The reason for the PTLC is that the PTLC can be arranged to be claimable only if the receiver knows both the proof-of-payment secret and the receiver-can-claim secret: this is done by having the PTLC require a single scalar that is the known sum of the two secrets (this requirement can be imposed without actual knowledge of either secret, only the knowledge of the two points that hide the secret). In practice, we also want a third secret. the “delta”, that is used to obfuscate the actual proof-of-payment secret from forwarding nodes, and is changed at each hop to reduce correlatable data if a surveillor has control of multiple public forwarding nodes on the network.
The primary difference between stuckless payments via PTLCs versus HTLCs is this:
- HTLCs lock rows in multiple databases, and allows the receiver to claim any or all of the funds that reach it with the same hash of the HTLC. Thus, it is unsafe to have multiple HTLC-lock-chains in flight that total to more than the payment amount, because the receiver can commit the transfer for all those funds.
- PTLCs allow the sender to also be required in order to commit any PTLC-lock-chains. Thus, the sender can ensure that only one PTLC-lock-chain is committed (or more generally, that the amounts locked by PTLC-lock-chains it allows to commit sum exactly to the agreed payment amount), and the other PTLC-lock-chain are forced to roll back. This allows the sender to make multiple parallel PTLC-lock-chains terminating at the receiver, because the receiver can only commit any PTLC-lock-chain (and finalize the transfer) if the sender allows it.
Suppose an end user, Ursula, with a MultiChannel to 3 forwarding nodes, Alice, Bob, and Carol, wants to send out a PTLC-based payment to some remote receiver. The end-user first maps out multiple paths to the receiver.
Source routing has the drawback that the sender has little information about remote channel state, but has the major advantage of not revealing the sender or receiver to intermediate forwarding nodes. By simply preparing multiple possible paths beforehand and using a novel construction I call the MultiPTLC, Ursula the user can delegate retrying to the forwarding nodes and go offline afterwards, while still preserving good privacy of payment receiver.
Once Ursula has mapped out multiple possible paths to the destination, it creates a MultiPTLC, with a branch for each of its mapped-out paths.
----
> WORK REQUEST A
From the records, output verbatim the stretch from the line containing "Question: Can you confirm if blue" through the line containing "(B) brown glossy rice at lower right".
----
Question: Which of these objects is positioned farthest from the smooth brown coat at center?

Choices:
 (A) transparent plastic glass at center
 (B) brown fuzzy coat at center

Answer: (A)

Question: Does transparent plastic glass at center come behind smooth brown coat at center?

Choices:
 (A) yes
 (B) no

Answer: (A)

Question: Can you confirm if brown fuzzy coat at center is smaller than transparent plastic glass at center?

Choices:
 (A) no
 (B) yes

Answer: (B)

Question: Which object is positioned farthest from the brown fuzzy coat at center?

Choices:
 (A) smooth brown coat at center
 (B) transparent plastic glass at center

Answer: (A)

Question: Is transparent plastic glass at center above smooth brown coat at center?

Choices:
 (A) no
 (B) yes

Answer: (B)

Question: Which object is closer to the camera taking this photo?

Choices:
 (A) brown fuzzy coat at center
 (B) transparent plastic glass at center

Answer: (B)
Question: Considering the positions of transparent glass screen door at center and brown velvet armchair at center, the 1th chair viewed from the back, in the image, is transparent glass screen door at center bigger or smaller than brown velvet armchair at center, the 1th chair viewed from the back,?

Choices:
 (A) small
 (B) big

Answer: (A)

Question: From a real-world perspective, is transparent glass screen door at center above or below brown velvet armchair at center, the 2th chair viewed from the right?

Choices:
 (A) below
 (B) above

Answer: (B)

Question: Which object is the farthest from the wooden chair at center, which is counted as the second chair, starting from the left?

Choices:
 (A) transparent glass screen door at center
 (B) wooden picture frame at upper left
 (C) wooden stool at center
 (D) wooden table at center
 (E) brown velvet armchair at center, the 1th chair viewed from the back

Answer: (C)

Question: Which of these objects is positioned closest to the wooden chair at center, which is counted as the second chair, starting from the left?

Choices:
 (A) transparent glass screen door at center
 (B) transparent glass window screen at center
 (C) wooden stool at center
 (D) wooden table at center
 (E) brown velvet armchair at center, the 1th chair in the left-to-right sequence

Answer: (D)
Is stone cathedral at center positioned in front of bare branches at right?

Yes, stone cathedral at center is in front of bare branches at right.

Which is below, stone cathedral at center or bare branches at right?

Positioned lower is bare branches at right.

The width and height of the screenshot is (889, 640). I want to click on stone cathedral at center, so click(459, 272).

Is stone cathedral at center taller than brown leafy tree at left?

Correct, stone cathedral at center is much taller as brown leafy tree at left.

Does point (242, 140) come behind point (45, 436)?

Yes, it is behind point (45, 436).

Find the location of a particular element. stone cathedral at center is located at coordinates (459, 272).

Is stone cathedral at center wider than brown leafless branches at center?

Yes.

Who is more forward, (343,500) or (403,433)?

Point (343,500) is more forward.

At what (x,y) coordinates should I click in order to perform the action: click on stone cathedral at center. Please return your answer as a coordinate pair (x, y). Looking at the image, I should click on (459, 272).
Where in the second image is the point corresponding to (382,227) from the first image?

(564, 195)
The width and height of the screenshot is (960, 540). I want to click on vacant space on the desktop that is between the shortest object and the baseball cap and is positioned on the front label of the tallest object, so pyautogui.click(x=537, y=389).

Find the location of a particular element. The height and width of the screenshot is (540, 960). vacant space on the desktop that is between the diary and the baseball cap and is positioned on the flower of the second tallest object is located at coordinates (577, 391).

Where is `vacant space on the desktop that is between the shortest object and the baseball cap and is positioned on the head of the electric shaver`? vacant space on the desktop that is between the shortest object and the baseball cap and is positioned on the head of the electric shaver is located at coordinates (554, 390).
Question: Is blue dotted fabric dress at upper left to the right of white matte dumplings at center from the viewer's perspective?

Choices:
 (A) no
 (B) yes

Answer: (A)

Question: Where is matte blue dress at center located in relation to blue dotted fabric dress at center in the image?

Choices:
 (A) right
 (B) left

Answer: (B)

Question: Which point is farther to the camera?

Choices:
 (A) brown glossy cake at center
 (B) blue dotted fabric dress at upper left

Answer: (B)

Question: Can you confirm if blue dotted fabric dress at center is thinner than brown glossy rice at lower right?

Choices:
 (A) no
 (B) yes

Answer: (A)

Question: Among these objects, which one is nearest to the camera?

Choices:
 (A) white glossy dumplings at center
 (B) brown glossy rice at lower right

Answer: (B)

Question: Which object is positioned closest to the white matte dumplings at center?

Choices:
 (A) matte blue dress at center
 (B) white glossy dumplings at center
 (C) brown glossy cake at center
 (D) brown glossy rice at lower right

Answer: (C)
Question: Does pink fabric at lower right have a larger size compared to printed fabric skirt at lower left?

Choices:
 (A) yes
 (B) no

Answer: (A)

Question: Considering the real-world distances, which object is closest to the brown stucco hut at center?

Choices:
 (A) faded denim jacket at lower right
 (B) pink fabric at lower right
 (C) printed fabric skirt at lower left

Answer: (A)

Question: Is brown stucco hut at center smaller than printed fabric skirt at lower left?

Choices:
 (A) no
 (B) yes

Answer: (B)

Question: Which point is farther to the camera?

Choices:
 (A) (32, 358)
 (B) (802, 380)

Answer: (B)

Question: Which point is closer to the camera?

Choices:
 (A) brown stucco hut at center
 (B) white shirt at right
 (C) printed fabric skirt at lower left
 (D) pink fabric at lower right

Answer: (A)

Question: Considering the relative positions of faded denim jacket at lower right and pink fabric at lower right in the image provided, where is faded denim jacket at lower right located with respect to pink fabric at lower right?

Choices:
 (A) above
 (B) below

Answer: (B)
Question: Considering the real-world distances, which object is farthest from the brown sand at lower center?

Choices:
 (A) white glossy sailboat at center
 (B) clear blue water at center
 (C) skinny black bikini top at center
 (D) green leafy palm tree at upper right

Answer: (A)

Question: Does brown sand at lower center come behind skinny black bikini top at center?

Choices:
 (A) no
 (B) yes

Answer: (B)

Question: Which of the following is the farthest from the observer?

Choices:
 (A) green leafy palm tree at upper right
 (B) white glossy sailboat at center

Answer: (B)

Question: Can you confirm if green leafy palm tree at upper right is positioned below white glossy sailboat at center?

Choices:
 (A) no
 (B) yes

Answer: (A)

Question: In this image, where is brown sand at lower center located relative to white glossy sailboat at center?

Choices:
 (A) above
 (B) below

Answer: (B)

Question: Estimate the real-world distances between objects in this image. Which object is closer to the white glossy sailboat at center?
----
> WORK REQUEST B
Go on with the passage on stuckless PTLC payments from the point where it stops.

> ANSWER AREA A
Question: Can you confirm if blue dotted fabric dress at center is thinner than brown glossy rice at lower right?

Choices:
 (A) no
 (B) yes

Answer: (A)

Question: Among these objects, which one is nearest to the camera?

Choices:
 (A) white glossy dumplings at center
 (B) brown glossy rice at lower right

> ANSWER AREA B
The MultiPTLC
The MultiPTLC is simply a contract with multiple P branches and a single TL branch. If you know what a PTLC looks like, then you know what a MultiPTLC looks like from that sentence.
Basically, each of the P branches is a payment attempt. That branch pays out to one of the forwarding nodes, Alice, Bob, or Carol, depending on whether that payment attempt starts at that node or not. The scalar demanded by each one is different, because as noted above, in the stuckless payments scheme, each attempt has a different receiver-can-claim secret, and each P branch does demands a different sum of proof-of-payment secret plus receiver-can-claim secret.
As noted, each P branch is one payment attempt. There are likely more payment attempts than there are actual forwarding nodes, because there are likely multiple possible paths for each forwarding node. Thus, there are multiple P branches that go to Alice, one for each payment attempt that starts at Alice, and so on for Bob and Carol as well.
In actual implementation, what happens is that the output at the Poon-Dryja layer is another 2-of-2, where one of them is Ursula the user and the other is a k-of-n of the public forwarding nodes Alice, Bob, and Carol. An alternate branch of the 2-of-2 is the timelock going back to Ursula. Then there are multiple transactions spending that output, pre-signed by Ursula, that go to each of the P branches, plus another revert-to-Ursula timelock: in effect, each of the branches is just a plain PTLC.
The advantage of the MultiPTLC is that Ursula the end-user sender is only required to lock exactly the amount they want to pay plus routing fees. This is a major difference from the plain stuckless payment model, where the ultimate sender has to lock multiple times their payment amount, one for each parallel attempt.
This advantage is important:
- We expect Ursula the end-user to not have a lot of liquidity on the MultiChannel.
- We expect Alice, Bob, and Carol the public forwarding nodes to have a lot of liquidity on the public network, and can thus afford to lock more of that liquidity in parallel outgoing PTLCs to the receiver in a race to reach the receiver first.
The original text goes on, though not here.